Members of police stand outside the mineshaft where it is estimated that hundreds of illegal miners are believed to be hiding underground, after police cut off food and water as part of police operations against illegal miners, in Stilfontein, South Africa, November 15, 2024. (REUTERS/Ihsaan Haffejee)

Police work is not for the faint-hearted. To do it well, one has to be at ease with what mere mortals dread. Officers may be shot at on a random day at the police station because some bandit thought it a great idea, as happened in Alexandra township on Friday.  

On another day, officers of the law could be called upon to implement Operation Vala Umgodi, in terms of which police, sometimes outgunned, must exchange fire with zama-zamas who have opened tunnels mostly around Gauteng to illegally access mineral deposits in disused mines. 

At Stilfontein this week, more than 50 illegal miners emerged from a disused mine shaft, dehydrated and weak, pleading that help be sent to many others who remain underground for fear of arrest. 

The police said they would not allow “our men and women in blue and our soldiers to go down there to combat this particular activity. It is dangerous.”

The Stilfontein saga has brought to the surface many challenges our nation faces. The first is the scope of policing jurisdiction. If, as police seemed to accept, the tunnels in question are dangerous, which laws apply there and who enforces them? The idea of a no man’s land where the laws of the jungle apply should not be countenanced. 

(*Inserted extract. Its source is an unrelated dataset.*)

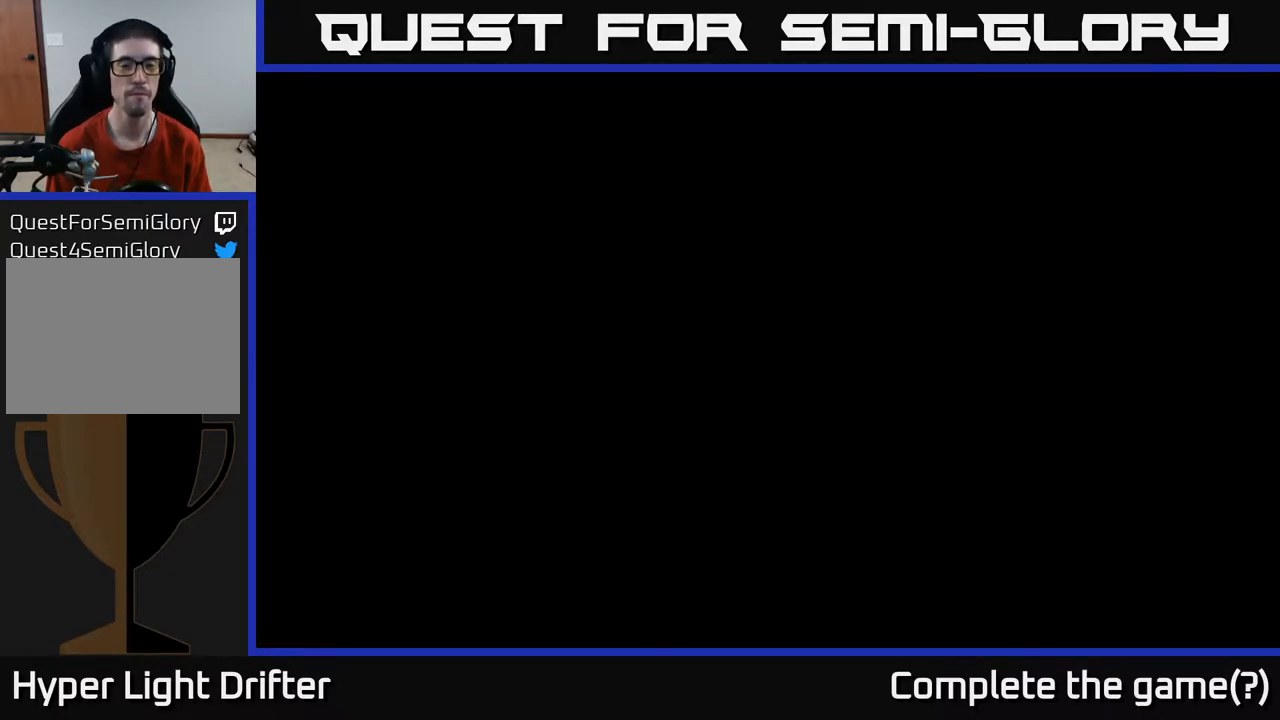
{"buttons": [], "left_stick": "center", "right_stick": "center", "events": [[100, "left_stick", "center"]]}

The country’s security chiefs must come up with a security plan to ensure that the so-called zama-zamas don’t become emboldened by the knowledge that they could kill, pillage and plunder and that there is nothing our police, defence force and intelligence community can do. 

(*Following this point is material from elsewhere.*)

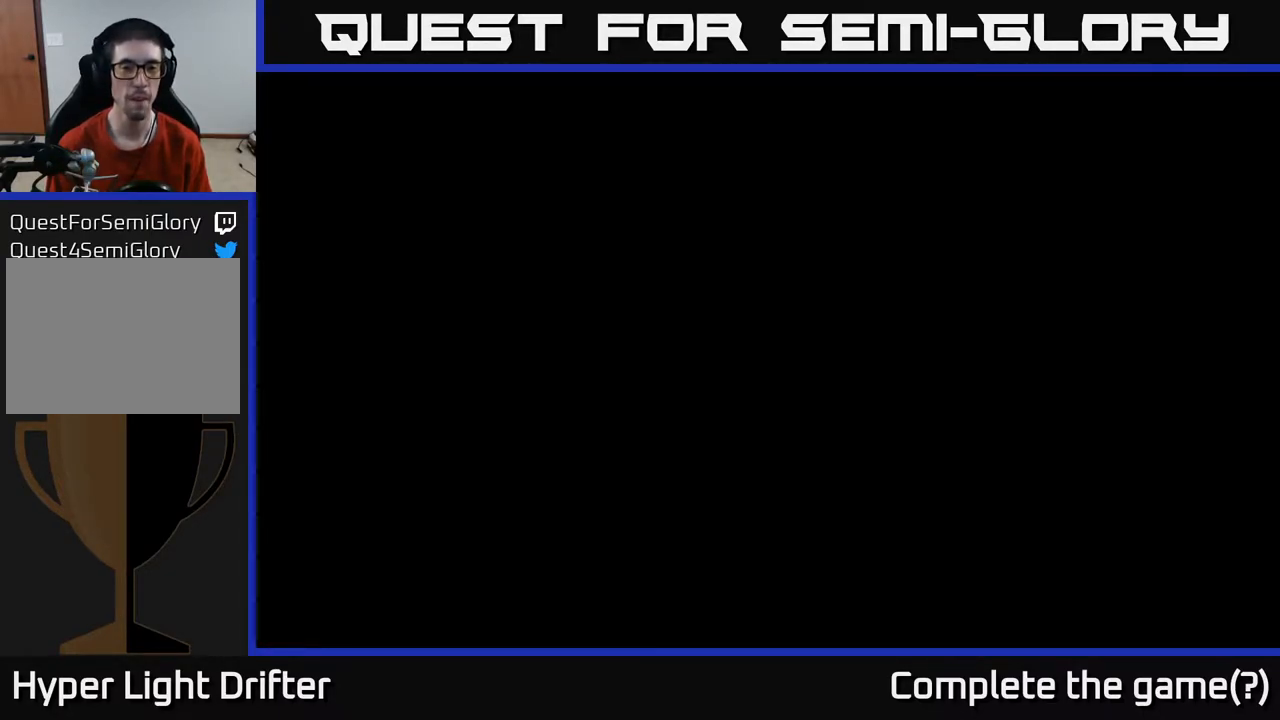
{"buttons": [], "left_stick": "center", "right_stick": "center", "events": []}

The point is not for them to be reckless and send officers to their deaths. The idea of simply manning the entrances and proclaiming areas to be too dangerous for our guardians of the law beggars belief.

But the very existence of illegal activity around our mines talks to policy gaps. Operation Vala Umgodi is a response to a manifestation of a problem, not the problem itself.  

The main issue is that zama-zamas were allowed to operate on an unregulated, unmonitored ecosystem for so long that this has proven lucrative to many. This is why Gauteng is full of holes leading to mines from east to west. 

The department of mineral resources & energy invited the public to comment on artisanal and small-scale mining policy in 2021, but this has been in abeyance since. The resultant policy lacuna meant that those with heavy firepower but who also have no regard for life came up with their own rules. The public intermittently gets caught up in these deadly exchanges, sadly. 

It is also these policy gaps that saw minister in the presidency Khumbudzo Ntshavheni speak with a forked tongue about whether or not the government will help illegal miners stuck underground without water and food, following police implementation of operation Vala Umgodi at Stilfontein.  

Ntshavheni said: “We’re not sending help to criminals. We’re going to smoke them out. They will come out. Criminals are not to be helped. We didn’t send them there and they didn’t go down there for the benefit of the republic, so we can’t help them.”  

Many reacted with rage, saying this is inflammatory and runs counter to the principles of ubuntu that the government often preaches. Some reminded us of Ntshaveni’s principal, President Cyril Ramaphosa’s use of the phrase “concomitant action” in the run-up to the Marikana massacre, where the police killed scores of striking mineworkers. 

It’s also possible that Ntshavheni’s ambiguous words were meant to differ from George W Bush’s in 2001 when he said of those behind the September 11 attacks: “We are going to smoke them out”.  

Even if Ntshavheni is correct that the government is not in the business of rescuing suspected criminals, such communication must be handled with nous and deft.  

The solution might lie in the government’s introduction of overdue legislation to regulate artisanal mining, to deal with the lawlessness around abandoned mines, where people are honestly trying to eke out a living, but criminal syndicates operate as well.